Question

Hence obtain the expression for acceleration, velocity and displacement of a particle performing linear S.H.M.

Answer 1

Hence obtain the expression for acceleration, velocity and displacement of a particle performing linear S.H.M.

The differential equation of linear SHM is `(d^2vecx)/(dt^2) + k/m vecx = 0` where m = mass of the particle performing SHM.

(d^2vecx)/(dt)^2  = acceleration of the particle when its displacement from the mean position is `vecx` and k =  force constant. For linear motion, we can write the differential equation in scalar form :

`(d^2x)/(dt^2) + k/m x = 0`

Let `k/m = omega^2` , a constant

`:. (d^2x)/(dt^2) + omega^2x = 0`

∴ Acceleration, a = `(d^2x)/(dt^2) = -omega^2x` ....(1).

The minus sign shows that the acceleration and the displacement have opposite directions. Writing
v = `(dx)/(dt)` as the velocity of the particle.

`a = (d^2x)/(dt^2) = (dv)/(dt) = (dv)/(dx)xx(dx)/(dt) = (dv)/(dx) = v = v (dv)/(dx)`

Hence, Eq. (1) can be written as

`v(dv)/(dx) = -omega^2x`

∴ `vdv = -omega^2x`

Integrating this expression, we get

`v^2/2 = (-omega^2x^2)/2 + C`

where the constant of integration C is found from a boundary condition.

At an extreme position (a turning point of the motion), the velocity of the particle is zero. Thus, v = 0 when x = ±A, where A is the amplitude.

`:. 0 = (-omega^2A^2)/2 + C` `:. C = (omega^2A^2)/2`

`:.v^2/2 = (-omega^2x^2)/2 + (omega^2A^2)/2`

`:. v^2 = omega^2(A^2 -x^2)`

`:.v = +- omegasqrt(A^2 - X^2)` ......(2)

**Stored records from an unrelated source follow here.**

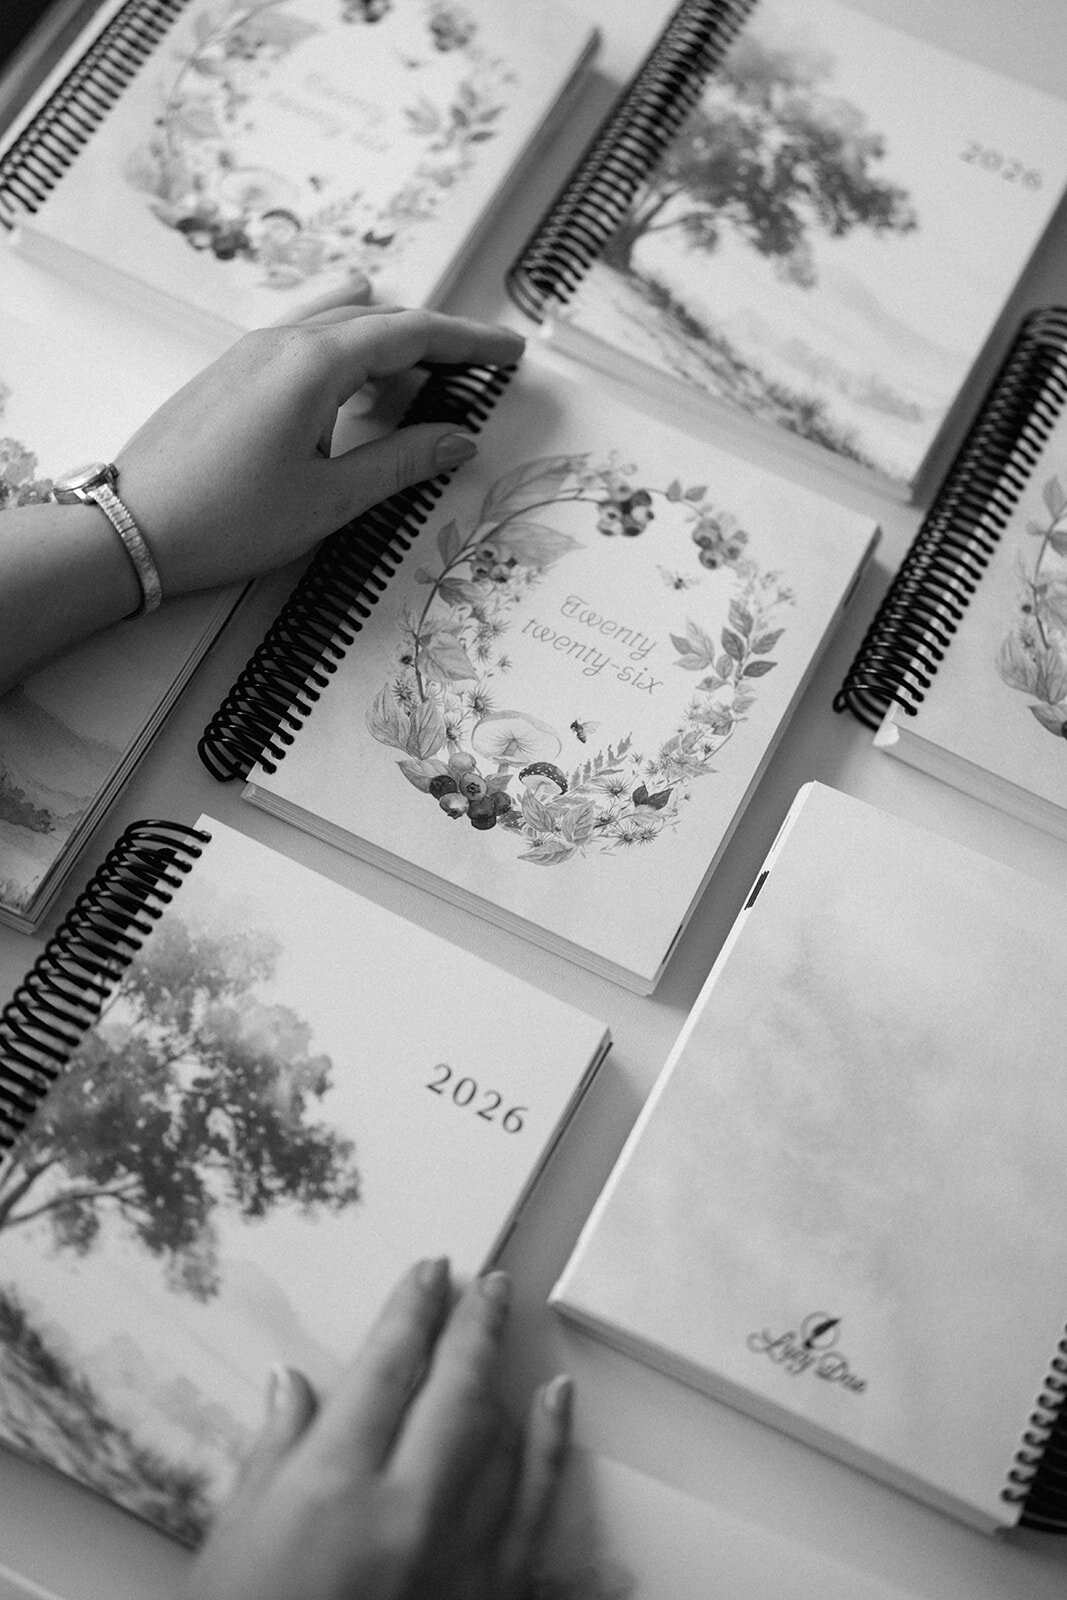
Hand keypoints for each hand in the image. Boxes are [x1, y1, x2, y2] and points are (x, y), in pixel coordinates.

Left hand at [114, 306, 524, 595]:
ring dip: (389, 339)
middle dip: (436, 339)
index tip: (510, 351)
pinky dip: (345, 347)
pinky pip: (303, 338)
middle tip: (481, 365)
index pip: (411, 333)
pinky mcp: (230, 373)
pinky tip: (351, 372)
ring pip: (338, 323)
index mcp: (313, 365)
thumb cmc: (225, 520)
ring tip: (424, 373)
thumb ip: (401, 462)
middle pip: (378, 319)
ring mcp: (249, 352)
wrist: (130, 531)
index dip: (468, 342)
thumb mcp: (329, 500)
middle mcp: (281, 342)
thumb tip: (459, 440)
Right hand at [184, 1260, 572, 1599]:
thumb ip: (274, 1451)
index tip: (430, 1272)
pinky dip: (551, 1445)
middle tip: (487, 1279)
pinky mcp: (492, 1593)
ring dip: (501, 1375)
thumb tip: (292, 1381)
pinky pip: (535, 1505)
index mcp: (333, 1485)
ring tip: (502, 1327)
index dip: (412, 1311)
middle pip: (453, 1388)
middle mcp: (406, 1508)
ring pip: (498, 1436)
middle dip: (472, 1324)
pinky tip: (557, 1400)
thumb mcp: (234, 1540)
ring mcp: (458, 1554)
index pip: (387, 1368)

This equation gives the velocity of the particle in terms of the displacement, x. The velocity towards right is taken to be positive and towards left as negative.

Since v = dx/dt we can write Eq. 2 as follows:

`(dx)/(dt) = omegasqrt(A^2 - x^2)`(considering only the plus sign)

`:. (dx)/(sqrt(A^2-x^2)) = omega dt`

Integrating the expression, we get,

`sin^(-1) (x/A) = omegat+x`  ....(3)

where the constant of integration, x , is found from the initial conditions, i.e., the displacement and the
velocioty of the particle at time t = 0.

From Eq (3), we have

`x/A= sin(omegat + x)`

∴ Displacement as a function of time is, x = Asin (ωt + x).